What kinds of data fields can it generate?
Common generators cover names, emails, phones, addresses, dates, UUIDs, lorem-ipsum text, integers, floats, booleans, enums, URLs, IP addresses, company names, job titles, and credit card numbers. You configure each field by picking a type and optional constraints like min, max, locale, or a regex pattern. Output is a JSON array of objects matching your schema.
How do I make the output reproducible?
Set a fixed seed. Most generators expose a seed input that initializes the underlying random number generator, so the same seed always produces the same data. This is essential for golden-file tests and for sharing reproducible mock datasets across a team. Without a seed, every run gives different values.
Can I create relationships between fields, like a user and their orders?
Most simple generators emit flat records and do not maintain referential integrity automatically. For relational mocks you have a few options: nest objects inside arrays for one-to-many, generate parents and children separately and join by id in code, or use a more advanced tool like Faker plus a custom script that ties tables together with realistic distributions.
Why does the generated email not match the generated name?

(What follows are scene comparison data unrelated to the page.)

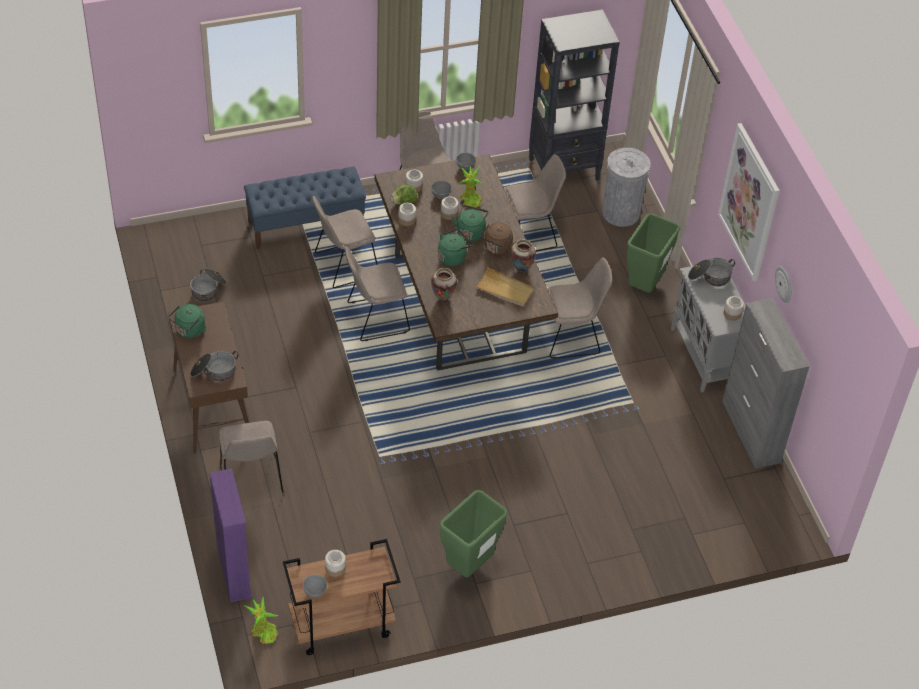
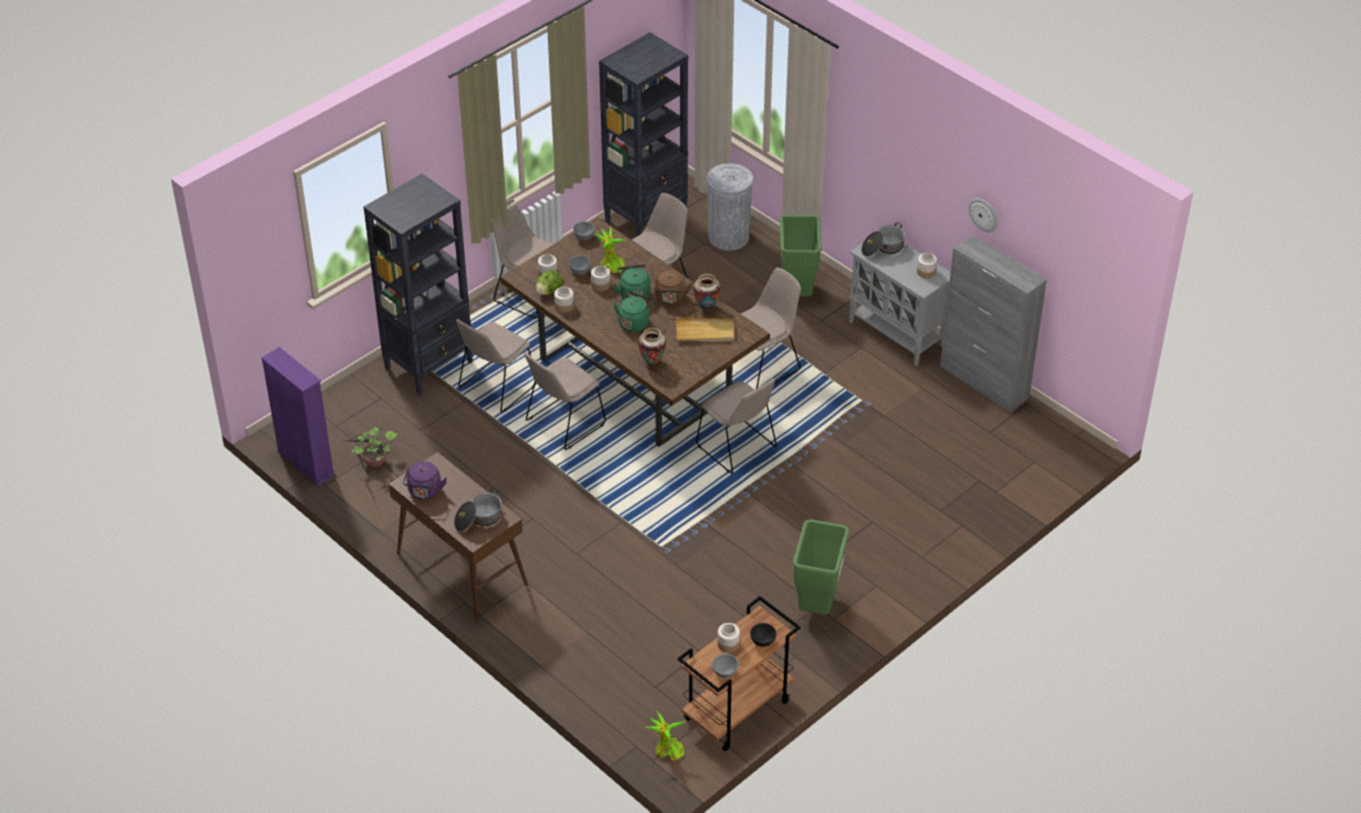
camera: 25 degrees left, 5 degrees down
(189, 331) = (424, 492): green kettle -> purple kettle
(208, 289) = (375, 464): cooking pot -> potted plant
(234, 573) = (599, 711): purple bookcase -> purple bookcase (306, 463)
(251, 478) = (551, 619): beige chair -> beige chair (738, 448)
(306, 225) = (429, 365): blue bench -> black bookcase
(364, 580) = (763, 642): none -> black bowl
(749, 202) = (908, 153): picture -> none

Cheap generators pull each field from independent random pools, so John Doe might end up with email vampire82@example.com. To get coherent records, choose a generator that derives the email from the name, or post-process the output in your own code. The cost is slightly less variety, but realism increases dramatically.
How big a dataset can I generate?
In-browser generators handle up to about 10,000 rows comfortably. Beyond that the JSON string itself becomes unwieldy and the tab may freeze. For larger sets use a CLI tool like jsf or a Node script with Faker that streams output to a file. Test data for load testing usually needs millions of rows, which only a streaming generator can produce efficiently.
Is generated mock data safe to commit to a repo?
Yes - by definition it is fictitious. Avoid committing data generated with realistic seeds that could collide with real customer accounts in your product's namespace, like usernames or order ids. Prefer obviously-fake markers (test+ prefixes, fixed domain names like example.com) to prevent confusion if the dataset ever leaks into production logs.